Warga Calon Ibu Kota RI di Era Soekarno Sulit Dapat BBM dan Listrik

Warga Calon Ibu Kota RI di Era Soekarno Sulit Dapat BBM dan Listrik

- detikFinance
Senin, 30 Mar 2015 10:51 WIB
Warga Calon Ibu Kota RI di Era Soekarno Sulit Dapat BBM dan Listrik
Palangkaraya - Walau memiliki cadangan dan produksi batu bara cukup besar, warga di Palangkaraya, Kalimantan Tengah sampai saat ini masih kesuitan mendapatkan bahan bakar minyak (BBM) dan sering terjadi pemadaman listrik. Padahal daerah ini dulunya akan dijadikan ibu kota menggantikan Jakarta pada era Presiden Soekarno.

Untuk BBM, warga Kalteng lebih memilih membeli secara eceran karena keterbatasan jumlah stasiun pengisian bahan bakar (SPBU) meskipun harga lebih mahal.

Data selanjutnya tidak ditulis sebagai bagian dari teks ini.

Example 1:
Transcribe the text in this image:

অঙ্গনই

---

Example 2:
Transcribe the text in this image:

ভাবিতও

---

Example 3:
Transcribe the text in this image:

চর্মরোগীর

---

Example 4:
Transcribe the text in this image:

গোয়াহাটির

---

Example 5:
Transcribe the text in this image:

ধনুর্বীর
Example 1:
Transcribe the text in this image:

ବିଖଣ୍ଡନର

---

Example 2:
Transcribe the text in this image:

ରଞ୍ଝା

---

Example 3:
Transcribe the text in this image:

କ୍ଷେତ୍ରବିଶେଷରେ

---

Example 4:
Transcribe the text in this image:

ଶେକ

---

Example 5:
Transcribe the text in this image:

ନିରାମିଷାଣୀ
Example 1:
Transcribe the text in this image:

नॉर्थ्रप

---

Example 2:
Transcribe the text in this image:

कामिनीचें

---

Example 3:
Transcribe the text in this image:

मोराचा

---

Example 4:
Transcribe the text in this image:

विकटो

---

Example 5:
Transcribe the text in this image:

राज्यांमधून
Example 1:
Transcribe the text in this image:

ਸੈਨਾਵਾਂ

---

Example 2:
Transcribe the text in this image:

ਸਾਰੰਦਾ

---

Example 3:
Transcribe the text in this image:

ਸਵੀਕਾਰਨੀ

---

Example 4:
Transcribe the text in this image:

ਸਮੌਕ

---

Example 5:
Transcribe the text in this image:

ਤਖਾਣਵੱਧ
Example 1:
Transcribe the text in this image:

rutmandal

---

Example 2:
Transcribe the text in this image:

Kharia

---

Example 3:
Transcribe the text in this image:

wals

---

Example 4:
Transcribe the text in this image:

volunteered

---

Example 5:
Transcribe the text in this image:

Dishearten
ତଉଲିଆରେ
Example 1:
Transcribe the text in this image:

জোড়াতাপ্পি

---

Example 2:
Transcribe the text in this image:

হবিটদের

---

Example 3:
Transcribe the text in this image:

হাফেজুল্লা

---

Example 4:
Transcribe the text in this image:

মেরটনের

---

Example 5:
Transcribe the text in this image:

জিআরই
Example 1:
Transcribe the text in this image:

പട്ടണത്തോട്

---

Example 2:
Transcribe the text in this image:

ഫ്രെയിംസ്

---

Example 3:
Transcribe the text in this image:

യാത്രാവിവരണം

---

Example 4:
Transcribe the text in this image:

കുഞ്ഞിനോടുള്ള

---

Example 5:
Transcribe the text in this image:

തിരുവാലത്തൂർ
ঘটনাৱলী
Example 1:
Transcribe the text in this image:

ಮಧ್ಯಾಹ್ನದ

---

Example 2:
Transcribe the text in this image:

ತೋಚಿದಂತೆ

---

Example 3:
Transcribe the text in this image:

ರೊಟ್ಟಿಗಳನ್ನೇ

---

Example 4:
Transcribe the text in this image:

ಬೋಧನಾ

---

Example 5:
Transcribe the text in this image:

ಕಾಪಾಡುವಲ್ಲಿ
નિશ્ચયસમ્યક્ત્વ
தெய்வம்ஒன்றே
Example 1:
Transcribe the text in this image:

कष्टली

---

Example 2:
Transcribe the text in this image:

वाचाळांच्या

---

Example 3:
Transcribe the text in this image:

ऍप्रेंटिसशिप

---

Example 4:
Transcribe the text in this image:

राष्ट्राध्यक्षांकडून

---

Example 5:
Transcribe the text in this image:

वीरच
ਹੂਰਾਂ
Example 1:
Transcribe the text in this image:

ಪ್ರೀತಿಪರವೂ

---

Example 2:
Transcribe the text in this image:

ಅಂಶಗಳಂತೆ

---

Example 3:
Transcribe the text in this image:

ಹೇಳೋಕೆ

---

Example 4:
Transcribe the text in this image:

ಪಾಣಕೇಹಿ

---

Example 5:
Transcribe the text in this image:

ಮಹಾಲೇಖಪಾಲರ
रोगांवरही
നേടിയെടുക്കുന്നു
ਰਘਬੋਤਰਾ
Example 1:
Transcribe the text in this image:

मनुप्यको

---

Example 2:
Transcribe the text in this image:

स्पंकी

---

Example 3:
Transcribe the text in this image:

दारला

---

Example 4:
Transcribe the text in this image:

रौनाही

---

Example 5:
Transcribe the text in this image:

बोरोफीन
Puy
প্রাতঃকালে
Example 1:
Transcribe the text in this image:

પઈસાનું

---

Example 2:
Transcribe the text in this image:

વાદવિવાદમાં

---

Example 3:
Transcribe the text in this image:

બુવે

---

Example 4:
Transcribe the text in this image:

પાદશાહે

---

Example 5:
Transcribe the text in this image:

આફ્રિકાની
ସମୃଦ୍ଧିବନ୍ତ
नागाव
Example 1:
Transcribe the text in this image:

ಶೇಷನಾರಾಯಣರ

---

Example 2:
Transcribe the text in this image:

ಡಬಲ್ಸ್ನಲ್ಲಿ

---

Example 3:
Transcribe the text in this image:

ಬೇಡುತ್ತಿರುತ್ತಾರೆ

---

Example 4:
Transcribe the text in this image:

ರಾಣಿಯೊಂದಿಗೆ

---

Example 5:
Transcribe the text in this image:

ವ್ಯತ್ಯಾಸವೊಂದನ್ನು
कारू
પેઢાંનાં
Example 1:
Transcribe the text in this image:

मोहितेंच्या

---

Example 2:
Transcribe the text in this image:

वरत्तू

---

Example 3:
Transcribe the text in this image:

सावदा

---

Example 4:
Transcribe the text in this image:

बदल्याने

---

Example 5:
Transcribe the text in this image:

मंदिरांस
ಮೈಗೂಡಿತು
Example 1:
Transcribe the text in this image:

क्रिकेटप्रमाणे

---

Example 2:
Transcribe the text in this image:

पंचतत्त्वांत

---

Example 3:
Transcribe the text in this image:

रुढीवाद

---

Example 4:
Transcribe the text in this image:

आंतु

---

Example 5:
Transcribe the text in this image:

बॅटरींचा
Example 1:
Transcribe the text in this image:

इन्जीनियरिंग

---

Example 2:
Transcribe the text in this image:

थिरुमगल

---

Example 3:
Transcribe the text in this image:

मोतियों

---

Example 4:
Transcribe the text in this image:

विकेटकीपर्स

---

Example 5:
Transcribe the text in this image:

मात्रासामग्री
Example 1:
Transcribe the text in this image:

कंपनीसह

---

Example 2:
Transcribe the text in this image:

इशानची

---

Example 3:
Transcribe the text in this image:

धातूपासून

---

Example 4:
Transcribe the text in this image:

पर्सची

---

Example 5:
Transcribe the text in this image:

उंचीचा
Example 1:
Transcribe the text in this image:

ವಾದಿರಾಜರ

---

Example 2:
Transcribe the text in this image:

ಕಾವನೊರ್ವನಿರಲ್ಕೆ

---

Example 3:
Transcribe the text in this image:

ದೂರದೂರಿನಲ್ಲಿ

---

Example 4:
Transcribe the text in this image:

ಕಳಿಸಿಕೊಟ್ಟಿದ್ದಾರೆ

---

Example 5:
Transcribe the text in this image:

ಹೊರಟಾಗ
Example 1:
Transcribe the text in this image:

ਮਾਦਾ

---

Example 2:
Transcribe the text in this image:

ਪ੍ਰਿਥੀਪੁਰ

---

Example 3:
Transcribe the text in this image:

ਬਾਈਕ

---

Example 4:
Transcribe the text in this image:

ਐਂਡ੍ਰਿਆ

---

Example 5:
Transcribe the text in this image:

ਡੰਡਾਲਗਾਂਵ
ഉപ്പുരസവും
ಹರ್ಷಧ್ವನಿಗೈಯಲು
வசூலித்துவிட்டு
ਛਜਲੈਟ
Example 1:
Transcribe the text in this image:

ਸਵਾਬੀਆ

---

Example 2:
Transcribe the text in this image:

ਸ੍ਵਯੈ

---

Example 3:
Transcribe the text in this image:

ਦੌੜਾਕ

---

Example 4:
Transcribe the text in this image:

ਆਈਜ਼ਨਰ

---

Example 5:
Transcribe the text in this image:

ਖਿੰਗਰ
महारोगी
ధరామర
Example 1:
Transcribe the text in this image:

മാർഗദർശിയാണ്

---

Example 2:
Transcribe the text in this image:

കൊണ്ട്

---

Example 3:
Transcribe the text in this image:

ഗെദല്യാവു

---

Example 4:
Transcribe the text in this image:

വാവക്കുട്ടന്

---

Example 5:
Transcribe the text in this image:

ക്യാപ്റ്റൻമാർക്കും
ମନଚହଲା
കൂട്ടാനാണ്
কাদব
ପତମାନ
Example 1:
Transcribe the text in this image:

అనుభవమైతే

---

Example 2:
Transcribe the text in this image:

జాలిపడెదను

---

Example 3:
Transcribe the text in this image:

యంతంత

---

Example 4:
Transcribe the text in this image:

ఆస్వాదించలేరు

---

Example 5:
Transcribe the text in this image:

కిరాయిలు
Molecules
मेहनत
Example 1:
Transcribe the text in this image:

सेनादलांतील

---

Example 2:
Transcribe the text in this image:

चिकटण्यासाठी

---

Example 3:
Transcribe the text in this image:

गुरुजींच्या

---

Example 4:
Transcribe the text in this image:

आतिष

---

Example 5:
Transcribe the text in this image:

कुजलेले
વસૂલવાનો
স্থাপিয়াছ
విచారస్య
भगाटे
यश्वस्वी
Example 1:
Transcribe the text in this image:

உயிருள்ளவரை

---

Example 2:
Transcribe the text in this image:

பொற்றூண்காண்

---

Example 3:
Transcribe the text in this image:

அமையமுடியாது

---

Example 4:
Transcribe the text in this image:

"Saya beli bensin di eceran dulu ya, soalnya susah cari SPBU di sini," sebut salah satu pengemudi, Wawan yang membawa rombongan awak media di Palangka Raya, Kalteng, Senin (30/3/2015).

SCROLL TO CONTINUE WITH CONTENT

Karena susah menemukan SPBU, warga Kalteng kerap memborong BBM dalam jumlah besar ketika melakukan perjalanan jarak jauh. Jerigen besar berisi solar ataupun premium wajib dibawa untuk menemani perjalanan.

"Kalau ke daerah beli bensin di SPBU terus dimasukkan ke jerigen. Kita biasa beli 60 liter untuk persediaan," jelasnya.

Saat ini, harga premium dipatok Rp 7.300 per liter, sedangkan harga eceran di Palangka Raya dijual sebesar Rp 8.500 per liter. Harga ini bisa melompat tinggi bila berpergian menuju daerah pelosok di Kalteng.

"Kalau masuk pelosok sudah mahal. Bisa Rp 9.500 sampai Rp 12.000 per liter," ujarnya.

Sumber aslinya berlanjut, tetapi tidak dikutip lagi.